» WORK REQUEST
Would you count the lines below that contain the string "contenu" and reply with that number only?

[Transcribed page contents]
********************
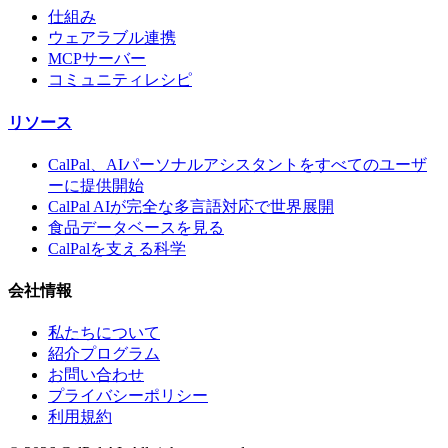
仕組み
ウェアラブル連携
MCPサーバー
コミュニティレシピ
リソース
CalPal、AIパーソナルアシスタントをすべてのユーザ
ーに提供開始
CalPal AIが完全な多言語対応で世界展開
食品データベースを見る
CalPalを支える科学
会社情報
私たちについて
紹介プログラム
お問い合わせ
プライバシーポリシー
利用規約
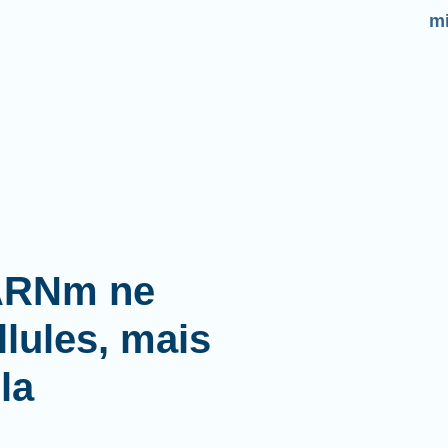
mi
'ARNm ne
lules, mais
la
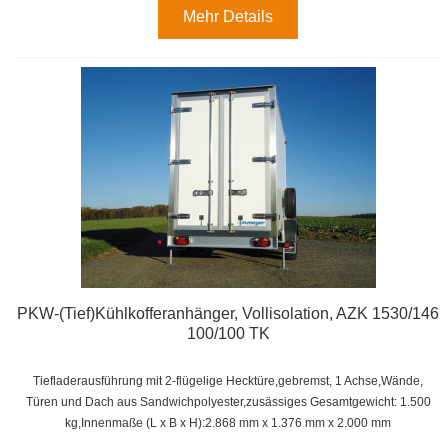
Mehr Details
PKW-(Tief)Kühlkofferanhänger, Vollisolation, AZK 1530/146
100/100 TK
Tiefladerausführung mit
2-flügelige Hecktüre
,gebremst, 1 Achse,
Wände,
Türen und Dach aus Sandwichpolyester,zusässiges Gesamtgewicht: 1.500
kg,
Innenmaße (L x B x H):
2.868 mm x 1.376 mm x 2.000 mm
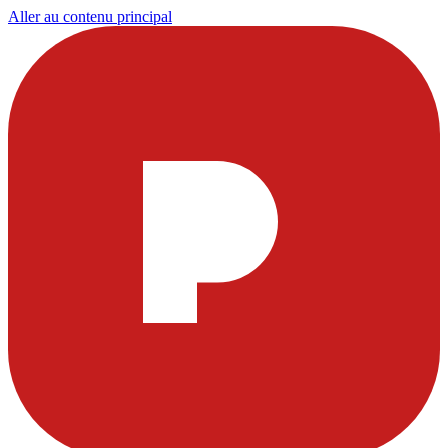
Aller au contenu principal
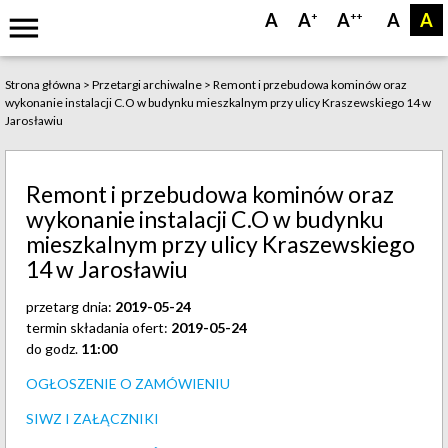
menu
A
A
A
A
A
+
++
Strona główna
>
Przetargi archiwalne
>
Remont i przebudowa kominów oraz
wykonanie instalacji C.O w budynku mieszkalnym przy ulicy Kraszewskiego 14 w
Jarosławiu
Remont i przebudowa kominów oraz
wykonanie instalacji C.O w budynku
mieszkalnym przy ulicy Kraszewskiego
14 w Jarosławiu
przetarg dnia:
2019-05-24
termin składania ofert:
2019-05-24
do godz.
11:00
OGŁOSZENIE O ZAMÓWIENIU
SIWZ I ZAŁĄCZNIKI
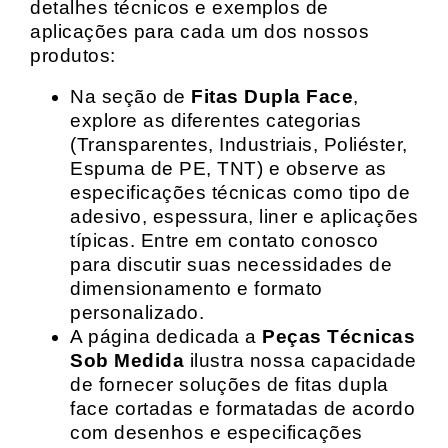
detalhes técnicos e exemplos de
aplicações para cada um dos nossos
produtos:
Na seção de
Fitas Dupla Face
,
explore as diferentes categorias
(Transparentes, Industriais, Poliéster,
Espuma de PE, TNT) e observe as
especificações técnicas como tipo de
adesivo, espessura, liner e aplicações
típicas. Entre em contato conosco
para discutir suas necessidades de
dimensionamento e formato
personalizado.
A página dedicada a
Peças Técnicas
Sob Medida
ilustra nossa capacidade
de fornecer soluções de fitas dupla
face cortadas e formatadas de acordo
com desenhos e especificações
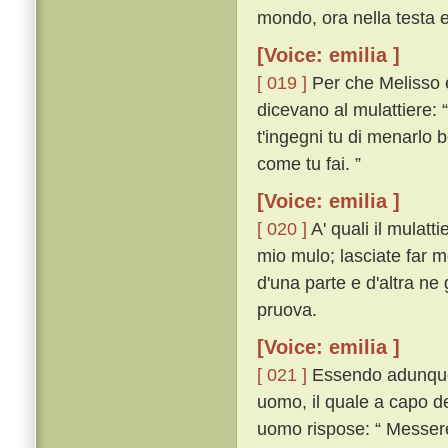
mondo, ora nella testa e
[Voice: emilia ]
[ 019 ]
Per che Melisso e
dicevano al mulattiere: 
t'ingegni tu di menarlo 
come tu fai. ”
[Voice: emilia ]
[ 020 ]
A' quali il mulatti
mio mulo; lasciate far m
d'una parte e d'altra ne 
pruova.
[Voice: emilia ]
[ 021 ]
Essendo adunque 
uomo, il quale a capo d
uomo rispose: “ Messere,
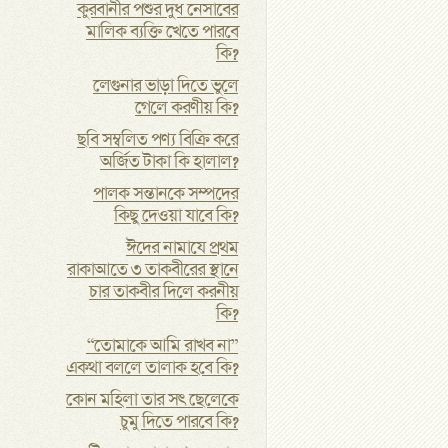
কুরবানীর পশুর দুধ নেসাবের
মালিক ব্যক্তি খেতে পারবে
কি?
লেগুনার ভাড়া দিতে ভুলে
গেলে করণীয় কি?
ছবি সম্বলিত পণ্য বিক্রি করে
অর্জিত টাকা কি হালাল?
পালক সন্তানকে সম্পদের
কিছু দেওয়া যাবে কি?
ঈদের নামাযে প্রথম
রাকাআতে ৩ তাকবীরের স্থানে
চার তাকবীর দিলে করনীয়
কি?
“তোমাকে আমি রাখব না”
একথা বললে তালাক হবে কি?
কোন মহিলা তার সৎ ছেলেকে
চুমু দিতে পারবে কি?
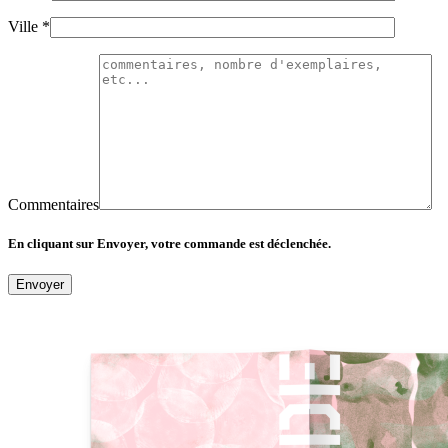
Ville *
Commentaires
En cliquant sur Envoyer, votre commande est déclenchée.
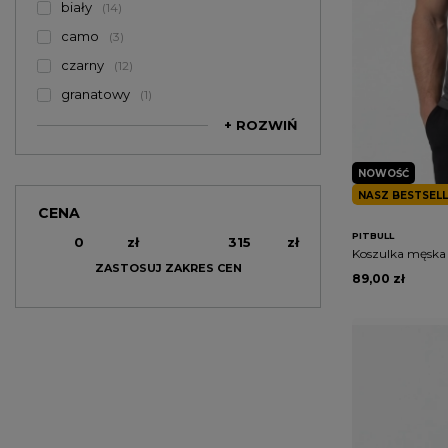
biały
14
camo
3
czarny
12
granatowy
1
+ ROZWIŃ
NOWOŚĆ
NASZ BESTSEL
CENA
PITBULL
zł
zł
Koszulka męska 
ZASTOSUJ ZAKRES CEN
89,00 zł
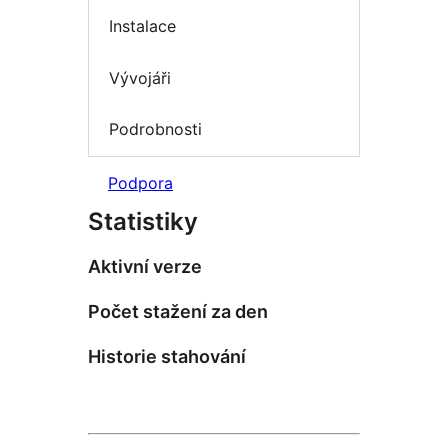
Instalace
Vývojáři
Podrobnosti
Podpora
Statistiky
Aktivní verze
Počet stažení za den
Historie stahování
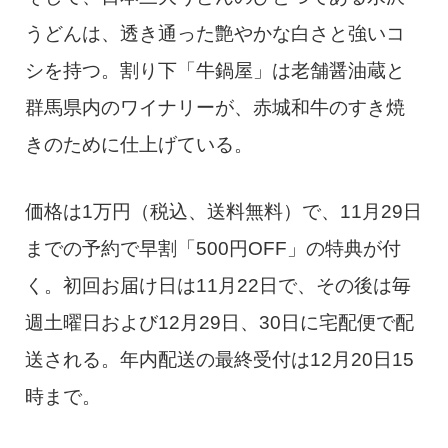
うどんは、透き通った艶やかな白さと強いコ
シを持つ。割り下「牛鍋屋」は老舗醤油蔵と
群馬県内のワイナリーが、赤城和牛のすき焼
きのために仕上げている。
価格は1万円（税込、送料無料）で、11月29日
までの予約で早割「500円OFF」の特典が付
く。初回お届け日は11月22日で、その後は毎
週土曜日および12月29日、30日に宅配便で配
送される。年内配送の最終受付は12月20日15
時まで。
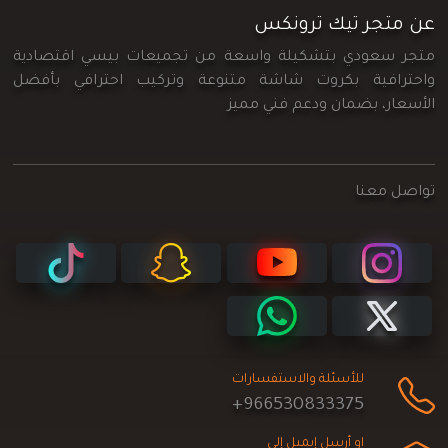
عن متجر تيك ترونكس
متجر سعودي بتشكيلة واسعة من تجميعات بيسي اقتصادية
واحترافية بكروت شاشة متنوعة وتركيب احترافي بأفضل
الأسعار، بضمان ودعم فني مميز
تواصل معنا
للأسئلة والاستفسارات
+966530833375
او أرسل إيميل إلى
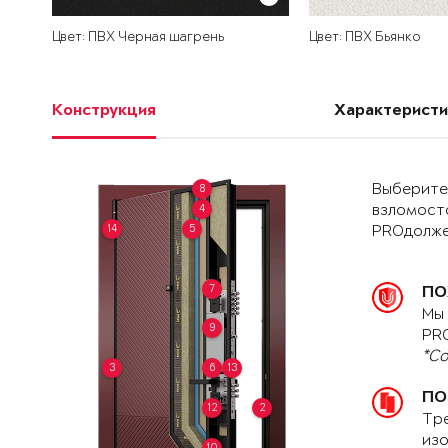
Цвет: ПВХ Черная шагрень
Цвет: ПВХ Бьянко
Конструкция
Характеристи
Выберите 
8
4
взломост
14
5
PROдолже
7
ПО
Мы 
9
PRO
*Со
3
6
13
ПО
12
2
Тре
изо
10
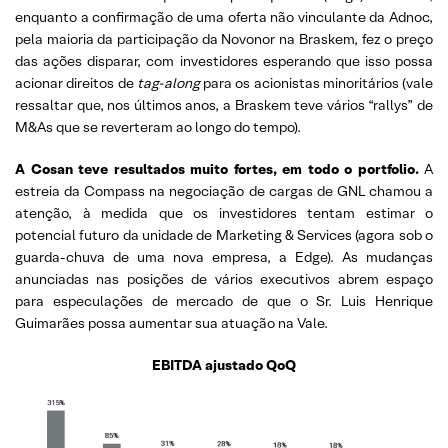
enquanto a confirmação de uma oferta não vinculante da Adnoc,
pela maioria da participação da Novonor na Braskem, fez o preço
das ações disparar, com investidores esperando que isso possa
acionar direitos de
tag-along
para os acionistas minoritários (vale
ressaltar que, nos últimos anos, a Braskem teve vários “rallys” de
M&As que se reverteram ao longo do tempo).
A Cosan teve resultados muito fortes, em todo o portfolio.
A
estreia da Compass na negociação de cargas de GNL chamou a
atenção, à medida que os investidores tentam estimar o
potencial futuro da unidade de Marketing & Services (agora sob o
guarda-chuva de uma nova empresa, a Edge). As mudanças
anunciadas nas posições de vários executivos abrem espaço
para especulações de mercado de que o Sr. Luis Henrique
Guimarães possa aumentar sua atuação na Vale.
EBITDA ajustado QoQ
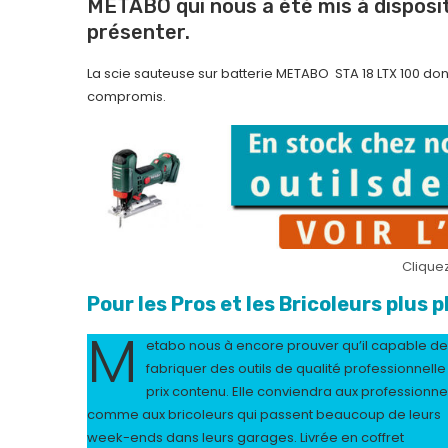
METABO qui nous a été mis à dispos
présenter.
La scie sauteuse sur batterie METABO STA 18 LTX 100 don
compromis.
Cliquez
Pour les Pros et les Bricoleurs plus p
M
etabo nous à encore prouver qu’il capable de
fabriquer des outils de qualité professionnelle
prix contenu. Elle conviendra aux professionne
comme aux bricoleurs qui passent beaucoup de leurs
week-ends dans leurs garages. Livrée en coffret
********************
» ANSWER SECTION
2